◆ Problem details: For the records below, tally the lines that include the word "APERTURE" and give only the tally.

═════ Extracted records

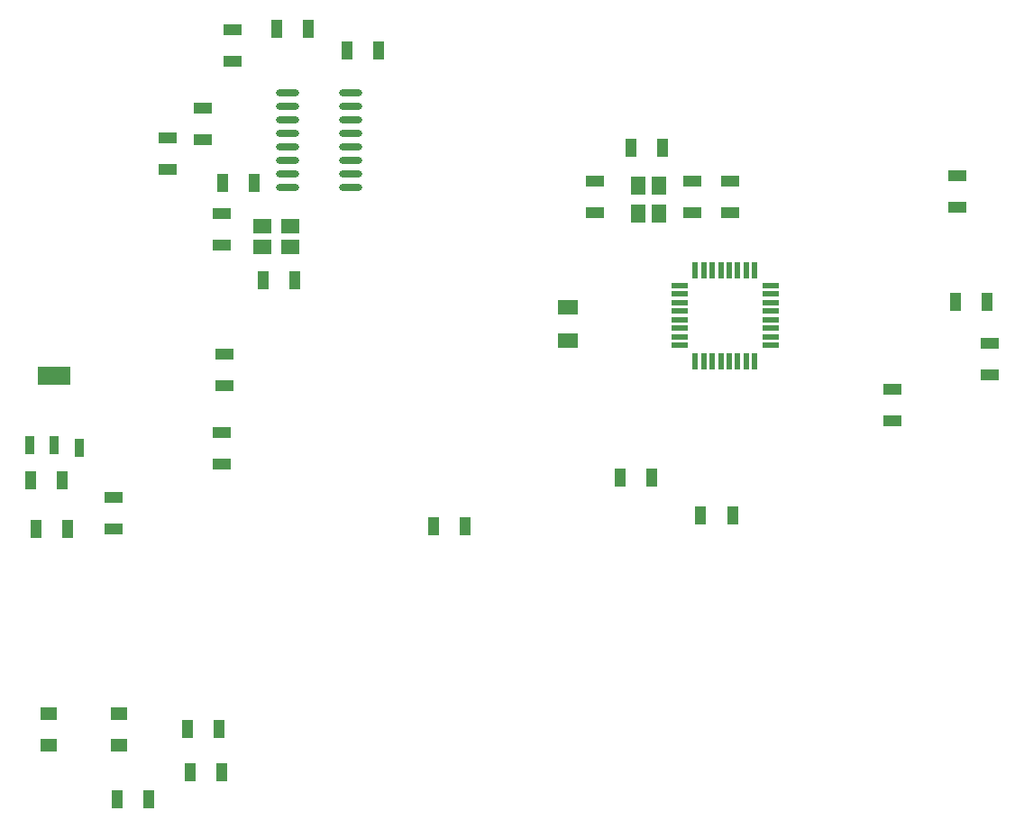
<source format=gtp>
G04*
G04 #@! TF.GenerationSoftware,Altium Limited,Altium Designer,24.1.2 (44)*
G04*
G04 Layer_Color=8421504*
%FSLAX44Y44*%
%MOMM*%
G71*
G04*
G04 #@! TF.SameCoordinates,264AB7AF-67A9-449C-BE9F-4602C0ED76BB*
G04*
G04*
G04 #@! TF.FilePolarity,Positive*
G04*
G01*
G75*
%ADD19R,0.5080X1.6500*%
%ADD20R,1.6500X0.5080*%
%ADD21R,1.1176X1.8034*%
%ADD22R,1.8034X1.1176*%
%ADD23R,1.4000X1.8000*%
%ADD24O,2.2000X0.6096*%
%ADD25R,1.5000X1.2000*%
%ADD26R,1.8542X1.3716*%
%ADD27R,0.8382X1.7000*%
%ADD28R,3.0988X1.7000*%
%ADD29R,1.8000X1.4000*%
D19*
X726440Y548260D02*
D03*
X718566D02*
D03*
X710438D02*
D03*
X702564D02*
D03*
X694436D02*
D03*
X686562D02*
D03*
X678434D02*
D03*
X670560D02*
D03*
Y462660D02*
D03*
X678434D02*
D03*
X686562D02*
D03*
X694436D02*
D03*
X702564D02*
D03*
X710438D02*
D03*
X718566D02*
D03*
X726440D02*
D03*
D20*
X655700Y533890D02*
D03*
Y526016D02*
D03*
Y517888D02*
D03*
Y510014D02*
D03*
Y501886D02*
D03*
Y494012D02*
D03*
Y485884D02*
D03*
Y478010D02*
D03*
X741300D02*
D03*
Y485884D02*
D03*
Y494012D02*
D03*
Y501886D02*
D03*
Y510014D02*
D03*
Y517888D02*
D03*
Y526016D02*
D03*
Y533890D02*
D03*
D21*
X424688Y307340D02*
D03*
X454660D02*
D03*
X639826Y662940D02*
D03*
X609854D02*
D03*
X294386Y538480D02*
D03*
X264414D02*
D03*
X51054Y304800D02*
D03*
X81026D02*
D03*
X223266Y116840D02*
D03*
X193294D02*
D03*
X127254Y50800D02*
D03*
X157226D02*
D03*
X599694Y353060D02*
D03*
X629666D02*
D03*
X675640Y317500D02*
D03*
X705612D02*
D03*
X277114Y774700D02*
D03*
X307086D02*
D03*
X914654Y518160D02*
D03*
X944626D02*
D03*
X226314Y629920D02*
D03*
X256286D02*
D03*
X225806Y76200D02*
D03*
X195834D02*
D03*
X45974Y350520D02*
D03*
X75946D02*
D03*
X373126Y754380D02*
D03*
X343154D02*
D03*
D22*
X175260Y642620D02*
D03*
Y672592D02*
D03*
X576580Y632206D02*
D03*
Y602234D02*
D03*
X668020D02*
D03*
Y632206D02*
D03*
X703580D02*
D03*
Y602234D02*
D03*
X226060Y395986D02*
D03*
Y366014D02*
D03*
X947420Y449834D02*
D03*
Y479806D02*
D03*
X226060Y571754D02*
D03*
Y601726D02*
D03*
X916940Y637286D02*
D03*
Y607314D02*
D03*
X855980Y406654D02*
D03*
Y436626D02*
D03*
X236220Y774446D02*
D03*
Y744474D02*
D03*
X208280Y670814D02*
D03*
Y700786D02*
D03*
X228600Y469646D02*
D03*
Y439674D02*
D03*
X124460Y335026D02*
D03*
Y305054D02*
D03*
D23*
X617180Y627880D02*
D03*
X636580Y601480D02*
D03*
Y627880D02*
D03*
X617180Y601480D02*
D03*
D24*
X287782Y715010D02*
D03*
Y702310D02*
D03*
Y689610D02*
D03*
Y676910D02*
D03*
Y664210D02*
D03*
Y651510D02*
D03*
Y638810D02*
D03*
Y626110D02*
D03*
X347218D02*
D03*
Y638810D02*
D03*
Y651510D02*
D03*
Y664210D02*
D03*
Y676910D02*
D03*
Y689610D02*
D03*
Y702310D02*
D03*
Y715010D02*
D03*
D25*
X63520Y131840D02*
D03*
X129520Y101840D02*
D03*
Y131840D02*
D03*
X63520Y101840D02*
D03*
D26*
X551180Y482219D02*
D03*
Y513461D02*
D03*
D27*
X91694Y381560D02*
D03*
X68580Y384060D02*
D03*
X45466D02*
D03*
D28*
X68580Y449060D02*
D03*
D29*
X263660Y589320D02*
D03*
X290060Y569920D02*
D03*
X263660D02*
D03*
X290060Y589320D02*
D03*
M02*

</source>
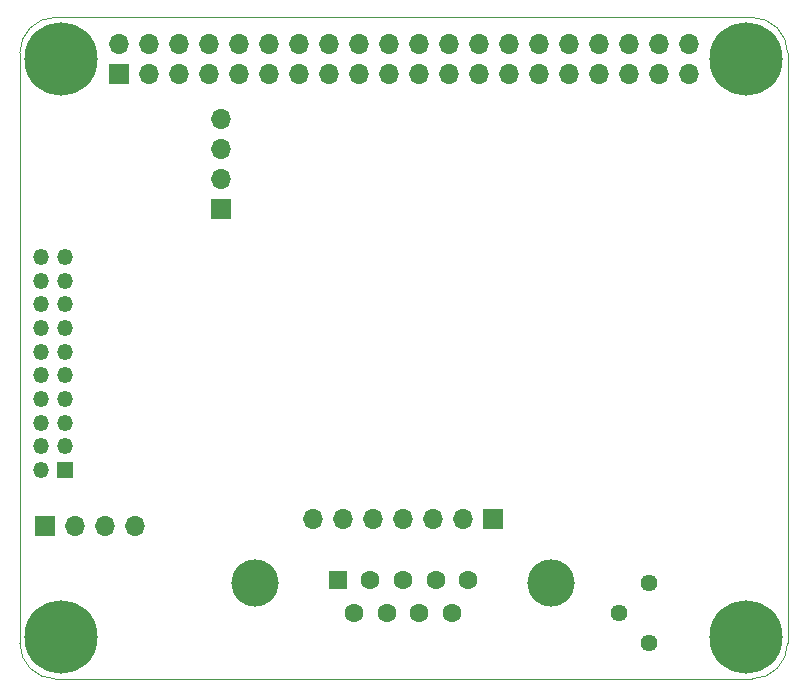
<source format=gbs>
%TF.GenerationSoftware,KiCad,Pcbnew,(2018-02-05 revision 1f487593f)-makepkg*%
%TF.CreationDate,2018-06-26T14:30:34+02:00*%
%TF.ProjectId,MMDVM_Hat,4D4D44564D5F4861742E6B696361645F,rev?*%
%TF.SameCoordinates,Original*%
%TF.FileFunction,Soldermask,Bot*%
%TF.FilePolarity,Negative*%
%FSLAX46Y46*%
G04 Gerber Fmt 4.6, Leading zero omitted, Abs format (unit mm)*
G04 Created by KiCad (PCBNEW (2018-02-05 revision 1f487593f)-makepkg) date 06/26/18 14:30:34*
%MOMM*%
%LPD*%
G01*
G04 APERTURE LIST*
%ADD10C,0.100000*%
%ADD11C,6.200000*%
%ADD12C,4.000000*%
%ADD13C,1.600000*%
%ADD14R,1.600000X1.600000*%
%ADD15O,1.700000X1.700000*%
%ADD16R,1.700000X1.700000*%
%ADD17C,1.440000*%
%ADD18O,1.350000X1.350000*%
%ADD19R,1.350000X1.350000*%
G04 APERTURE END LIST*
D10*
X84400000Y-72300000D02*
G75*
G03X81400000Y-69300000I-3000000J0D01*
G01*
X22400000Y-69300000D02*
X81400000Y-69300000D01*
X22400000Y-69300000D02*
G75*
G03X19400000Y-72300000I0J-3000000D01*
G01*
X81400000Y-125300000D02*
G75*
G03X84400000Y-122300000I0J3000000D01*
G01*
X19400000Y-122300000D02*
G75*
G03X22400000Y-125300000I3000000J0D01*
G01*
X19400000Y-87800000D02*
X19400000Y-122300000D01*
X19400000Y-72300000D02*
X19400000Y-87800000D01*
X22400000Y-125300000D02*
X81400000Y-125300000D01*
X84400000Y-72300000D02*
X84400000Y-122300000D01*
D11*
X80900000Y-72800000D03*
X80900000Y-121800000D03*
X22900000Y-121800000D03*
X22900000Y-72800000D03*
D12*
X64340000Y-117200000D03*
X39340000Y-117200000D03*
D13*
X55995000Y-119740000D03*
X53225000Y-119740000D03*
X50455000Y-119740000D03*
X47685000Y-119740000D03*
X57380000Y-116900000D03*
X54610000Y-116900000D03*
X51840000Y-116900000D03*
X49070000Y-116900000D03*
D14*
X46300000Y-116900000D03*
D15*
X76030000Y-71530000D03*
X76030000Y-74070000D03*
X73490000Y-71530000D03*
X73490000Y-74070000D03*
X70950000Y-71530000D03*
X70950000Y-74070000D03*
X68410000Y-71530000D03*
X68410000Y-74070000D03*
X65870000Y-71530000D03*
X65870000Y-74070000D03*
X63330000Y-71530000D03*
X63330000Y-74070000D03*
X60790000Y-71530000D03*
X60790000Y-74070000D03*
X58250000Y-71530000D03*
X58250000Y-74070000D03*
X55710000Y-71530000D03*
X55710000Y-74070000D03*
X53170000Y-71530000D03*
X53170000Y-74070000D03*
X50630000Y-71530000D03*
X50630000Y-74070000D03*
X48090000Y-71530000D03*
X48090000Y-74070000D03*
X45550000Y-71530000D03*
X45550000Y-74070000D03*
X43010000Y-71530000D03*
X43010000Y-74070000D03*
X40470000Y-71530000D03*
X40470000Y-74070000D03*
X37930000Y-71530000D03*
X37930000Y-74070000D03*
X35390000Y-71530000D03*
X35390000Y-74070000D03*
X32850000Y-71530000D03*
X32850000Y-74070000D03*
X30310000Y-71530000D03*
X30310000Y-74070000D03*
X27770000Y-71530000D03*
D16*
X27770000Y-74070000D03*
X36400000Y-85500000D03*
D15*
X36400000Y-82960000D03*
X36400000Y-80420000D03*
X36400000Y-77880000D03*
X44210000Y-111800000D03*
X46750000Y-111800000D03*
X49290000Y-111800000D03*
X51830000Y-111800000D03*
X54370000Y-111800000D03*
X56910000Y-111800000D03*
D16*
X59450000Y-111800000D03*
D15*
X29120000Y-112400000D03*
X26580000Y-112400000D03*
X24040000Y-112400000D03*
D16*
X21500000Y-112400000D03*
D17*
X72700000Y-117210000D03*
X70160000Y-119750000D03*
X72700000Y-122290000D03*
D18*
X21200000Y-89600000D03*
X23200000Y-89600000D03*
X21200000Y-91600000D03*
X23200000Y-91600000D03*
X21200000Y-93600000D03*
X23200000Y-93600000D03*
X21200000Y-95600000D03*
X23200000Y-95600000D03*
X21200000Y-97600000D03*
X23200000Y-97600000D03*
X21200000Y-99600000D03*
X23200000Y-99600000D03*
X21200000Y-101600000D03*
X23200000Y-101600000D03*
X21200000Y-103600000D03*
X23200000Y-103600000D03*
X21200000Y-105600000D03*
X23200000Y-105600000D03*
X21200000Y-107600000D03*
D19*
X23200000Y-107600000D03*
M02*

</source>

══════════

◆ Answer below: 2